Brief 1 =
Translate this sentence from the concentrating solar power article into Spanish: "CSP technologies concentrate the sun's energy and capture that energy as heat, which then drives an engine or turbine to produce electrical power."
Brief 2 =
Continue the article on concentrating solar power research with one more paragraph that follows on from its final sentence.

Document section =
DOE Offers $52.5 Million for Concentrating Solar Power Research
July 15, 2009
Solar Two, a 1990s-era demonstration facility in Southern California, allowed DOE to investigate the use of thermal energy storage for concentrating solar power plants. Enlarge this image.
DOE offered $52.5 million on July 15 for research, development, and demonstration of concentrating solar power (CSP) systems that provide low-cost electrical power both day and night. CSP technologies concentrate the sun's energy and capture that energy as heat, which then drives an engine or turbine to produce electrical power. Such plants can include low-cost energy storage, which allows them to provide electricity even when the sun is not shining. However, CSP technologies currently used in utility-scale power plants typically do not have the capability or the capacity for energy storage, and therefore, operate only during daytime hours.

Dataset records =
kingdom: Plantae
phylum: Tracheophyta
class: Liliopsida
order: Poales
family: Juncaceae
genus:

Written answer 1 =
Las tecnologías de CSP concentran la energía del sol y captan esa energía en forma de calor, que luego impulsa un motor o una turbina para producir energía eléctrica.

Written answer 2 =
The new funding will seek to improve energy storage technology and develop novel system designs that will extend operations to a level of production that would make it possible for a CSP plant to displace a traditional coal power plant. The competitive funding opportunity for up to 13 awards focuses on developing a CSP system capable of operating at least 18 hours per day. It involves two areas: Research and development of concepts and components for such a CSP system; and development of a complete CSP system that can operate into the night, including an evaluation of the system and testing of the components for a future prototype. Applications are due by October 15. See the DOE press release and view the Funding Opportunity Announcement by searching the public opportunities on FedConnect for reference number DE-FOA-0000104.